#### MATERIAL FOR THE TASK
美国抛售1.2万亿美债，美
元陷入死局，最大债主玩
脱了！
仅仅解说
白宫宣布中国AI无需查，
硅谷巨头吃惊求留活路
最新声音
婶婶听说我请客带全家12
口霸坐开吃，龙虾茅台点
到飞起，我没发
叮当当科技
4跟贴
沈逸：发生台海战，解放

#### TASK TO CARRY OUT
Please give an exact copy of every entry.

#### OUTPUT FOR THIS EXERCISE
美国抛售1.2万亿美债，美
元陷入死局，最大债主玩
脱了！
仅仅解说
白宫宣布中国AI无需查，
硅谷巨头吃惊求留活路
最新声音
婶婶听说我请客带全家12
口霸坐开吃，龙虾茅台点
到飞起，我没发
叮当当科技
4跟贴
沈逸：发生台海战，解放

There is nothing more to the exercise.